Soviel also zu den Ereignissen, die alle auf ihre Weise mit den 40 Tagen Jesu in der Wüste und damit auch unseren eigenen 40 Tagen der Fastenzeit mitschwingen. Genug aber zur Dauer.

Zur geschichtlichen Prägung der Fastenzeit kann man anmerken, dass diese im Vergleich zu heute im Westen verbreiteter Praxis, früher meist wesentlich strenger war. In vielen Klöstern, aber auch außerhalb davon, aß man nur einmal am Tag und zwar nach der Vesper, dem Abendgebet der Kirche.

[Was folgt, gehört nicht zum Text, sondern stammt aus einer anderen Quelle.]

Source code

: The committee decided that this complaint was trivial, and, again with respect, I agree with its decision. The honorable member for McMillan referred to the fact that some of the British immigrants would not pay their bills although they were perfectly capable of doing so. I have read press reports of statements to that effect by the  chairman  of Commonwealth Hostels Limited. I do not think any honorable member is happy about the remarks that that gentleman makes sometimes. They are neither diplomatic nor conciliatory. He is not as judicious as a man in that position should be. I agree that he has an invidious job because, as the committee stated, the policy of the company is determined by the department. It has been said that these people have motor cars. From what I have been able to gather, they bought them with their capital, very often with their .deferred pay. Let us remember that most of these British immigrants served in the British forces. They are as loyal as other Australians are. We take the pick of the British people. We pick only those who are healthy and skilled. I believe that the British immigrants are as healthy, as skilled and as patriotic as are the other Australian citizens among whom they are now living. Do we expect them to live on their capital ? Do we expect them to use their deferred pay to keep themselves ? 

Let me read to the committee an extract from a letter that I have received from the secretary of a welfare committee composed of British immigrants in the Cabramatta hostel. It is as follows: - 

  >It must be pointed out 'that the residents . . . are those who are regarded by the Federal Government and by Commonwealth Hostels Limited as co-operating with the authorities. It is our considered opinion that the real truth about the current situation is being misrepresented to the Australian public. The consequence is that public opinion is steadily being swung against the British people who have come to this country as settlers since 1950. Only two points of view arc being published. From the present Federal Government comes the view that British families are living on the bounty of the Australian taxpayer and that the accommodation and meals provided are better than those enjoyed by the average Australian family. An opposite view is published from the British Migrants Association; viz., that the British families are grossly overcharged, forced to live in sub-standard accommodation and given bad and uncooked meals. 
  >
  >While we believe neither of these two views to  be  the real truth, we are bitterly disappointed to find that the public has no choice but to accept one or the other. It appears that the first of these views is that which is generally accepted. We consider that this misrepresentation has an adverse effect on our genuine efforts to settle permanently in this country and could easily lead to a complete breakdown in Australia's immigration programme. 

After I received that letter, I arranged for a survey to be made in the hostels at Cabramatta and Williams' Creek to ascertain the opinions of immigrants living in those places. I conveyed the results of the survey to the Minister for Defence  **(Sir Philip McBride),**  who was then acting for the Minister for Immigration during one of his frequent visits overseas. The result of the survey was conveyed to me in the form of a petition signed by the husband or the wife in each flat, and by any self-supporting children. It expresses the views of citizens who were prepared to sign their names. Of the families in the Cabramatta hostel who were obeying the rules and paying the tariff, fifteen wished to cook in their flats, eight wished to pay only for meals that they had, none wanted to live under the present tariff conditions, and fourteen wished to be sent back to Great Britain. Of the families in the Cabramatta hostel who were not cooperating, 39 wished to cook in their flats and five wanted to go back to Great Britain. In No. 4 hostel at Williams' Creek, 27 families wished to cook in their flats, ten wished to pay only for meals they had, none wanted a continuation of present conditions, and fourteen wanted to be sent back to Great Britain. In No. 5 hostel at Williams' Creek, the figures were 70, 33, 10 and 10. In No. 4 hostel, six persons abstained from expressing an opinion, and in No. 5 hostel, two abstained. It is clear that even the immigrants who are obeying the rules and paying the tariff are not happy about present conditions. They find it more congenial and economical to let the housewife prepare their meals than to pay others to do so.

Das ist übrigens der Grund warum man in der Fastenzeit kräftige Biere gebraut hat. Die Mönche mussten ja immer noch ihre Arbeit verrichten und weil „Flüssiges“ das Fasten nicht brach, waren Fastenbiere wertvolle Energielieferanten. Aber entgegen dem, was sich manche jetzt denken und sich dabei betrunkene Mönche vorstellen, hatten diese Biere keinen sehr hohen Alkoholgehalt. Ein solcher wurde erst viel später durch die Züchtung besonderer Hefestämme und die Verfeinerung der Brautechnik möglich. Was den Speiseverzicht selbst betraf, schrieb etwa Papst Gregor zu Beginn des siebten Jahrhunderts, dass wir uns von Fleisch und allen Dingen, die von Fleisch kommen, wie Milch, Käse und Eier enthalten. Lebten die Christens dann als Veganer in Teilzeit? Nicht komplett, denn meist wurden Ausnahmen für Fisch und nach einiger Diskussion auch für andere Wassertiere gewährt. So viel zur Geschichte und zu alten kirchlichen Praxis, was die Fastenzeit betrifft.

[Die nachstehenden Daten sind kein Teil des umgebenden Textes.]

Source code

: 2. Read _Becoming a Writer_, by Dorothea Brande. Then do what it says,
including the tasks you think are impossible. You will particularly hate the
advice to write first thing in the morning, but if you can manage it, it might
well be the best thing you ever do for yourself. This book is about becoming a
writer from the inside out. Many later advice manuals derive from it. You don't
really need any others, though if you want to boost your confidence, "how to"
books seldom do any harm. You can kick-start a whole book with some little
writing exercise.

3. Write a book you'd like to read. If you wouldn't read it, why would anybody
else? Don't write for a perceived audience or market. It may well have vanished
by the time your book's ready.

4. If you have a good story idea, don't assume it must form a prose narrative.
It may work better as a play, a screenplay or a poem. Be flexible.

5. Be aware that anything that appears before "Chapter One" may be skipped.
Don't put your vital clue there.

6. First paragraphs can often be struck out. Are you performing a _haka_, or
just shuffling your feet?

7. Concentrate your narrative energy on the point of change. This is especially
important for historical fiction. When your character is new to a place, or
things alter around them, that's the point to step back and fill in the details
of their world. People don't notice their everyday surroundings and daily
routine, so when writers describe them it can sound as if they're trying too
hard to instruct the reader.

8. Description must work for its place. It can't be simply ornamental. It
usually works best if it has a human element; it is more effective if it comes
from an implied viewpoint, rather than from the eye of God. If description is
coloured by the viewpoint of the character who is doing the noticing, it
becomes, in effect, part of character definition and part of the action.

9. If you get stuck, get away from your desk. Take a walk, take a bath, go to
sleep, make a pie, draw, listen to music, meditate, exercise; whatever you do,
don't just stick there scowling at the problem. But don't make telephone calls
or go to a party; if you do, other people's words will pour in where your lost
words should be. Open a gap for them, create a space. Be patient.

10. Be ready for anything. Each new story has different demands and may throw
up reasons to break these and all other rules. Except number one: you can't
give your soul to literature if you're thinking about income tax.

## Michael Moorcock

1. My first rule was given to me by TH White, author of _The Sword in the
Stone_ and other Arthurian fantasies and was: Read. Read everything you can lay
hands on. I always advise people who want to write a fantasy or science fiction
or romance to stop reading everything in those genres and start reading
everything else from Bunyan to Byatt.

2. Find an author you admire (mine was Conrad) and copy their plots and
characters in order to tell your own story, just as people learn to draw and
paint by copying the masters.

Martin Luther und die Reformatoren lehnten das Fasten nicht ab. Im Zusammenhang mit dem Altarsakrament, begrüßten sie es sogar als eine Art der äußeren Vorbereitung auf den Kommunionempfang. Im 4. Artikel zum Heiligen Altarsakrament ist im Kleinen Katechismus Martin Luthers auf die Frage: „Wer empfängt denn solch Sakrament würdiglich?“ zu lesen: „Fasten und leiblich sich bereiten ist wohl eine feine äußerliche Zucht.“ Auch wenn im Blick auf das ewige Heil, auf die Rechtfertigung des Sünders vor Gott, dem Fasten, wie auch allen anderen guten Werken keine ausschließliche Bedeutung zuerkannt werden kann (sola gratia – allein durch die Gnade), gehörte das Fasten neben der Buße bzw. Beichte also schon immer mit zur evangelisch-lutherischen Glaubenspraxis dazu. Es lohnt sich also auch für evangelische Christen das Fasten neu zu entdecken: Als eine Möglichkeit, eine spirituelle Zeit zu gestalten, um Gott zu begegnen.